> **GIVEN INSTRUCTION**
Output the material from the line with "collector number: 6457" to the line with "genus: Eleocharis", inclusive, as a two-column CSV headed field and value, one row per line. Enclose every entry in double quotes and replace any line breaks in it with spaces.

<<<<

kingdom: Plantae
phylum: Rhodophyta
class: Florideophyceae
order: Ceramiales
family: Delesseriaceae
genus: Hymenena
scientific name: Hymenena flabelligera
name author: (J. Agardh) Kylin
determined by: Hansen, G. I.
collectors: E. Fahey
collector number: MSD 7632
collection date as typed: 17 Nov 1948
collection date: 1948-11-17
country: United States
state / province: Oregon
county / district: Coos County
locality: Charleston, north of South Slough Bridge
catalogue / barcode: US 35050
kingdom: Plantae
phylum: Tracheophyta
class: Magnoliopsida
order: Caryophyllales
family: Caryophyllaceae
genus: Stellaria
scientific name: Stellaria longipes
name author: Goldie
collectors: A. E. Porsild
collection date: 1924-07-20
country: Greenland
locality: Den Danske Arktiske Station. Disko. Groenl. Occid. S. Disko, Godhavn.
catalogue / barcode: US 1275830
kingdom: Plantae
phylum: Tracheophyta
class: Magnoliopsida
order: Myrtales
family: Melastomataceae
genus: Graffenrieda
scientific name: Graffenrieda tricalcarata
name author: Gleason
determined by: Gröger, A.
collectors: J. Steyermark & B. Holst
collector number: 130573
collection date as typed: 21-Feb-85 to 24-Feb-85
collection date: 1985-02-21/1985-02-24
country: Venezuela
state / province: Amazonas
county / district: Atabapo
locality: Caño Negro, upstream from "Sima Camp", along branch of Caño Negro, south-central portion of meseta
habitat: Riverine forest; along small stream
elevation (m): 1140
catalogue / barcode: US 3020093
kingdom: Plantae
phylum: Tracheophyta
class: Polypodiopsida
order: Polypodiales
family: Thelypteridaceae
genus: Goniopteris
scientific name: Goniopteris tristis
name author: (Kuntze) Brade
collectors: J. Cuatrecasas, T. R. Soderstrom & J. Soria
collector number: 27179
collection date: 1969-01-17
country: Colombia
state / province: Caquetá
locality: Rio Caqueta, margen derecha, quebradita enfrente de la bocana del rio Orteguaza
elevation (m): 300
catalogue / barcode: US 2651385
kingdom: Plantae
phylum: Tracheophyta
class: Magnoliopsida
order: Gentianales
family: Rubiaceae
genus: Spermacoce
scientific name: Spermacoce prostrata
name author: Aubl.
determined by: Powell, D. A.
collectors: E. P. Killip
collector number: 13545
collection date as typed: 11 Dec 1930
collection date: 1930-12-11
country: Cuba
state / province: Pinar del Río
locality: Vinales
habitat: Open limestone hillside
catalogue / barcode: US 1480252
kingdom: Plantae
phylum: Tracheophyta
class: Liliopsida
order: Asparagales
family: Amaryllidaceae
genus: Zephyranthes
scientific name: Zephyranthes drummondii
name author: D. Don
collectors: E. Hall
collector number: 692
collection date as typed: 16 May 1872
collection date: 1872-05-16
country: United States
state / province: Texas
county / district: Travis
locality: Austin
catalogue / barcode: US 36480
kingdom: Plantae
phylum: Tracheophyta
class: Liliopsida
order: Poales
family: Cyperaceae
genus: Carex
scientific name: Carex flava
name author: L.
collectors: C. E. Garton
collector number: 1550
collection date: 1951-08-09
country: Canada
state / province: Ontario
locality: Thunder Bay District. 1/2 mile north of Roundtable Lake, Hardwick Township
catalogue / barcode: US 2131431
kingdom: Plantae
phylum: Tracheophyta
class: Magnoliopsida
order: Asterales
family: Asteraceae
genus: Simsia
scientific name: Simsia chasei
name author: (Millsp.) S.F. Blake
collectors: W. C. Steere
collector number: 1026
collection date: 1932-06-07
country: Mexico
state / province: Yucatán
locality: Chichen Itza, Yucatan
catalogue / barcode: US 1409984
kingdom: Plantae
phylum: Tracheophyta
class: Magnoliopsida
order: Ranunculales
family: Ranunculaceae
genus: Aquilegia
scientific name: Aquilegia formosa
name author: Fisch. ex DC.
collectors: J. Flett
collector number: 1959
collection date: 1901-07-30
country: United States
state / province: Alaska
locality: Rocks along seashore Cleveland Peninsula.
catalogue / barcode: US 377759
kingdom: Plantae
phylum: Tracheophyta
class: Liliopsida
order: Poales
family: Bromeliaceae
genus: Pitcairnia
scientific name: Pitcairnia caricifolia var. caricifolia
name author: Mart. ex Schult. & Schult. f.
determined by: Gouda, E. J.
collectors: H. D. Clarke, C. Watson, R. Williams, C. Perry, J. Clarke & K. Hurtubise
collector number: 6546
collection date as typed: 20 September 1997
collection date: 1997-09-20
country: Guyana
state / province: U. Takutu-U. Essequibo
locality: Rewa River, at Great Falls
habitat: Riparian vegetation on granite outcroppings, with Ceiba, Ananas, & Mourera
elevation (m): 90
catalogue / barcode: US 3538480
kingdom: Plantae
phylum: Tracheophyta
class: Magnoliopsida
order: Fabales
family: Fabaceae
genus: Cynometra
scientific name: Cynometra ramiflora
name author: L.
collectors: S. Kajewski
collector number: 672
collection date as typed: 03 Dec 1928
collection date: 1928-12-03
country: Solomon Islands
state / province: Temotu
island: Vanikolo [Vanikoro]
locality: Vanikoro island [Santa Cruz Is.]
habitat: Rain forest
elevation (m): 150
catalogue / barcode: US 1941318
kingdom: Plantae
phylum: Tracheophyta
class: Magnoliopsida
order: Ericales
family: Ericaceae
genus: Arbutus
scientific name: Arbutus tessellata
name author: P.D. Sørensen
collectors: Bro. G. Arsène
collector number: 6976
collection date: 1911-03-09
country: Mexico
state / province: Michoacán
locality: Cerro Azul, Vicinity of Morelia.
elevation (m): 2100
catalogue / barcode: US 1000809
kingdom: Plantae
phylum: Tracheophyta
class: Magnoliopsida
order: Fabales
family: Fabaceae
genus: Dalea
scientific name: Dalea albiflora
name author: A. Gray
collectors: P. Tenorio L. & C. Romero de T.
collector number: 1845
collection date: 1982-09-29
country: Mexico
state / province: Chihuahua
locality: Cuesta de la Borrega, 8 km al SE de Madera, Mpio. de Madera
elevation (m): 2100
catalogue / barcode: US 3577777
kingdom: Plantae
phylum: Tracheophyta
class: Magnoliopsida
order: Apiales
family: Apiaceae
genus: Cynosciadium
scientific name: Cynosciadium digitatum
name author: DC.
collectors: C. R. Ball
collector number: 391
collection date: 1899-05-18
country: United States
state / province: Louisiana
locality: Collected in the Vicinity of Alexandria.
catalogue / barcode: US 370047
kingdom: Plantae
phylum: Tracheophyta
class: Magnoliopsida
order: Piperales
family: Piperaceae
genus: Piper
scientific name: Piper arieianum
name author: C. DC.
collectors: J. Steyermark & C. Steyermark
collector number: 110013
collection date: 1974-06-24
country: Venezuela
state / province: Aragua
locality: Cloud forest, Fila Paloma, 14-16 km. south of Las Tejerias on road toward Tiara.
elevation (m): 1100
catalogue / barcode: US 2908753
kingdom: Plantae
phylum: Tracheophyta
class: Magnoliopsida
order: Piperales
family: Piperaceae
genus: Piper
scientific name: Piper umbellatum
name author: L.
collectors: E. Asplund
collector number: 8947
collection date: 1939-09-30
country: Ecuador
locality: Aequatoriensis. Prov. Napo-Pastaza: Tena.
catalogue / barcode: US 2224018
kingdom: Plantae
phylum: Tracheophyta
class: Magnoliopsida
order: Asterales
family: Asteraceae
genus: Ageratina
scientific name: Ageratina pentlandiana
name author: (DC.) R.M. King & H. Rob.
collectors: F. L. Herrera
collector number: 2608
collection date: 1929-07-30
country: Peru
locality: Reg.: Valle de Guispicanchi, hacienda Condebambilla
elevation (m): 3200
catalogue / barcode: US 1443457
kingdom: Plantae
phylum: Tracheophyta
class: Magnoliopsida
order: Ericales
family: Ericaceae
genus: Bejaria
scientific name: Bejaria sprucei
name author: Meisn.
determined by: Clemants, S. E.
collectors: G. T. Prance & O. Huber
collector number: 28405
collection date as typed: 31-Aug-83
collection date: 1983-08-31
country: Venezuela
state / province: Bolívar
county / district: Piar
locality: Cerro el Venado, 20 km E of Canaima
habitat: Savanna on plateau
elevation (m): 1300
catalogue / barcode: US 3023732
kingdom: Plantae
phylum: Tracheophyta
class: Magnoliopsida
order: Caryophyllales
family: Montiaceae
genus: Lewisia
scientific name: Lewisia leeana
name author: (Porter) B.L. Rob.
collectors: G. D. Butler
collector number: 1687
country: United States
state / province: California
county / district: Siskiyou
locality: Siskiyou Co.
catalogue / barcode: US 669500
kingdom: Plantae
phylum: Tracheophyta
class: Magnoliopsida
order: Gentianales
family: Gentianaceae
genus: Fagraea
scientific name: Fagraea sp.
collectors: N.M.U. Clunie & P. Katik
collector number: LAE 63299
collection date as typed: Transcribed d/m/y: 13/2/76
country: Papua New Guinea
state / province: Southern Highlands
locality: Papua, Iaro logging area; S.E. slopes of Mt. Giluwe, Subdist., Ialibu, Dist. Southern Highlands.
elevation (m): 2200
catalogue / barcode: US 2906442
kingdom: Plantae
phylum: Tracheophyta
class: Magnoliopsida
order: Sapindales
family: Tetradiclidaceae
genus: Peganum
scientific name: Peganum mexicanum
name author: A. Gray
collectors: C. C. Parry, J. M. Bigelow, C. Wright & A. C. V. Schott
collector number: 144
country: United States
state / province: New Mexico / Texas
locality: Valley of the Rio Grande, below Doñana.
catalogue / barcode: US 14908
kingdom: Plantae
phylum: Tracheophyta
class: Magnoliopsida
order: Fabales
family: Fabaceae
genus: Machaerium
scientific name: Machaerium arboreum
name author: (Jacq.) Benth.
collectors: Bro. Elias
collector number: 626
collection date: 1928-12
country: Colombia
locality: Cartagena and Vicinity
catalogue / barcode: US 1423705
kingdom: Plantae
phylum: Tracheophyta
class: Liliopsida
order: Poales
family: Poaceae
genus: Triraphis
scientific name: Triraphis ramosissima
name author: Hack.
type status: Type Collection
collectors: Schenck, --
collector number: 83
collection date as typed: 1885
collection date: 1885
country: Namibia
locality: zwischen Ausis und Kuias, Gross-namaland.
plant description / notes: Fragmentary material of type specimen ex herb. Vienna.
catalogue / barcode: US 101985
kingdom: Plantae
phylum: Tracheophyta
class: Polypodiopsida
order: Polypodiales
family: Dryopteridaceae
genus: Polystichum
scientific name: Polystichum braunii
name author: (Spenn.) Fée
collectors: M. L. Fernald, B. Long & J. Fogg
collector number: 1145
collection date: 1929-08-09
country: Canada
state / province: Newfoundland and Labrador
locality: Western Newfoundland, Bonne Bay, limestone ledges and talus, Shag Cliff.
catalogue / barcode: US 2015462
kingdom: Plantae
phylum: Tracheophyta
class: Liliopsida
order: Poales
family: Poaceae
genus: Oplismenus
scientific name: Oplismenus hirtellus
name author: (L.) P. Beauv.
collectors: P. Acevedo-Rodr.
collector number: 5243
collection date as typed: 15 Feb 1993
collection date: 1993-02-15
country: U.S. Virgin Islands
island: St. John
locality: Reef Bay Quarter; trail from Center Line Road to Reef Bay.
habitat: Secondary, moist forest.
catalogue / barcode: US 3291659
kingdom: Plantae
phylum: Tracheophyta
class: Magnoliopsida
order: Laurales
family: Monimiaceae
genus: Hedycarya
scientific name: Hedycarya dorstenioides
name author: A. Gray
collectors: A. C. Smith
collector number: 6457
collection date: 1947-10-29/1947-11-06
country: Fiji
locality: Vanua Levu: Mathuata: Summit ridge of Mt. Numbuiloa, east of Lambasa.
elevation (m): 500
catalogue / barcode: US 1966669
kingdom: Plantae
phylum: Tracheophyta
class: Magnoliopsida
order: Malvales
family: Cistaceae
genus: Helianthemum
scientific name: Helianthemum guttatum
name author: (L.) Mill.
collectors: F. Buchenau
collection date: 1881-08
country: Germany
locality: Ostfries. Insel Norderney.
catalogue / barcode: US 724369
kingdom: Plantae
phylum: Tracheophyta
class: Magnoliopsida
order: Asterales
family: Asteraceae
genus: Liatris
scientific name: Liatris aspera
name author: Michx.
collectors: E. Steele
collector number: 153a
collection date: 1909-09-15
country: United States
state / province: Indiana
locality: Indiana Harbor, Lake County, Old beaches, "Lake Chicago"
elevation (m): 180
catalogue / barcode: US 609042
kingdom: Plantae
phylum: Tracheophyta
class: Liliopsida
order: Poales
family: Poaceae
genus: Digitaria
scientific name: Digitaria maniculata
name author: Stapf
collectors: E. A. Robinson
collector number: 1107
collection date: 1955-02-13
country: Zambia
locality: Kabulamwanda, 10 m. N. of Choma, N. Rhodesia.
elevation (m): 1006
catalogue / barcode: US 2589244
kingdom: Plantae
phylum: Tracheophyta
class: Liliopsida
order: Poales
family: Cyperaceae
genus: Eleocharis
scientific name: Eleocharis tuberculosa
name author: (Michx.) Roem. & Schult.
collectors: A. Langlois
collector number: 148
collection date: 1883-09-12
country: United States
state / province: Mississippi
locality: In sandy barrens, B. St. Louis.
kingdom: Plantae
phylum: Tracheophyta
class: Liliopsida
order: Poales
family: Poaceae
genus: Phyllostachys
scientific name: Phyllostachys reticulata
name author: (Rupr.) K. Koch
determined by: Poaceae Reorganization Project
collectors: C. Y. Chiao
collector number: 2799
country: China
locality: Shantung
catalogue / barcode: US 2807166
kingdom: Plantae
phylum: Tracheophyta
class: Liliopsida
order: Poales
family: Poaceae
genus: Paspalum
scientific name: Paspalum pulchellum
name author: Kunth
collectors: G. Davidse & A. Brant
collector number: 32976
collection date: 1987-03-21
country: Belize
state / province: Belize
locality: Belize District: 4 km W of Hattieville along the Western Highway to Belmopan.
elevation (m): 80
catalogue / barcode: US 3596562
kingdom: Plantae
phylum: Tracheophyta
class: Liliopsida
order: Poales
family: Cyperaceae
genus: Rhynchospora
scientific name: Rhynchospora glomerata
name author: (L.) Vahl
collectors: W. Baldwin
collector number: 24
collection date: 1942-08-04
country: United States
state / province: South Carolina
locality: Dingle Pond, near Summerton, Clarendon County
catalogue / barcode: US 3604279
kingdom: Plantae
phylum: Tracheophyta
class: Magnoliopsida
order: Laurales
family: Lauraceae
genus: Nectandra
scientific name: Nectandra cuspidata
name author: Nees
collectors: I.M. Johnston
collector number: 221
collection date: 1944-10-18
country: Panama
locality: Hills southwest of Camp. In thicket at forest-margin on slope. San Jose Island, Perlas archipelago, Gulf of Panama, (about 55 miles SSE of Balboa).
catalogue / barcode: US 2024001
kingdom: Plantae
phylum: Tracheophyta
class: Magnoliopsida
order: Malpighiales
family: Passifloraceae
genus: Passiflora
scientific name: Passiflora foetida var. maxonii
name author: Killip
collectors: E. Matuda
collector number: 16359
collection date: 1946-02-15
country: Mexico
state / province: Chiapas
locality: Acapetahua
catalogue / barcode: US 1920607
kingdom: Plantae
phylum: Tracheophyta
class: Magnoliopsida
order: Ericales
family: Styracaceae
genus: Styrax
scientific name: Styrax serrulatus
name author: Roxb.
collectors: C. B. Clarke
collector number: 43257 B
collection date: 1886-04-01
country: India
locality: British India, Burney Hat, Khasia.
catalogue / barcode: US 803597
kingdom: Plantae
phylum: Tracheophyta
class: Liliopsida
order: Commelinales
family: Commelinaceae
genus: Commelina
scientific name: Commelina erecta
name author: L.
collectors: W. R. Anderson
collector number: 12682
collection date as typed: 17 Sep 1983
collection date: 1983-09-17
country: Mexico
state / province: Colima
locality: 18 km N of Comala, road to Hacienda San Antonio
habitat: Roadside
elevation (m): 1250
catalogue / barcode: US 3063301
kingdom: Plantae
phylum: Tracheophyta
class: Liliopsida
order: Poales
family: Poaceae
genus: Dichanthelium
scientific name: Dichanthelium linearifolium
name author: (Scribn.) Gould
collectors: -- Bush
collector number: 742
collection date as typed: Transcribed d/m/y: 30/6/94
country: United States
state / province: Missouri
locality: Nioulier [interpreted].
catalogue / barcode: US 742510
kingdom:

>>>>

> **FULL OUTPUT**
field,value
"collector number:","6457"
"collection date:","1947-10-29/1947-11-06"
"country:","Fiji"
"locality:","Vanua Levu: Mathuata: Summit ridge of Mt. Numbuiloa, east of Lambasa."
"elevation (m):","500"
"catalogue / barcode:","US 1966669"
"kingdom:","Plantae"
"phylum:","Tracheophyta"
"class:","Magnoliopsida"
"order:","Malvales"
"family:","Cistaceae"
"genus:","Helianthemum"
"scientific name:","Helianthemum guttatum"
"name author:","(L.) Mill."
"collectors:","F. Buchenau"
"collection date:","1881-08"
"country:","Germany"
"locality:","Ostfries. Insel Norderney."
"catalogue / barcode:","US 724369"
"kingdom:","Plantae"
"phylum:","Tracheophyta"
"class:","Magnoliopsida"
"order:","Asterales"
"family:","Asteraceae"
"genus:","Liatris"
"scientific name:","Liatris aspera"
"name author:","Michx."
"collectors:","E. Steele"
"collector number:","153a"
"collection date:","1909-09-15"
"country:","United States"
"state / province:","Indiana"
"locality:","Indiana Harbor, Lake County, Old beaches, ""Lake Chicago"""
"elevation (m):","180"
"catalogue / barcode:","US 609042"
"kingdom:","Plantae"
"phylum:","Tracheophyta"
"class:","Liliopsida"
"order:","Poales"
"family:","Poaceae"
"genus:","Digitaria"
"scientific name:","Digitaria maniculata"
"name author:","Stapf"
"collectors:","E. A. Robinson"
"collector number:","1107"
"collection date:","1955-02-13"
"country:","Zambia"
"locality:","Kabulamwanda, 10 m. N. of Choma, N. Rhodesia."
"elevation (m):","1006"
"catalogue / barcode:","US 2589244"
"kingdom:","Plantae"
"phylum:","Tracheophyta"
"class:","Liliopsida"
"order:","Poales"
"family:","Cyperaceae"
"genus:","Eleocharis"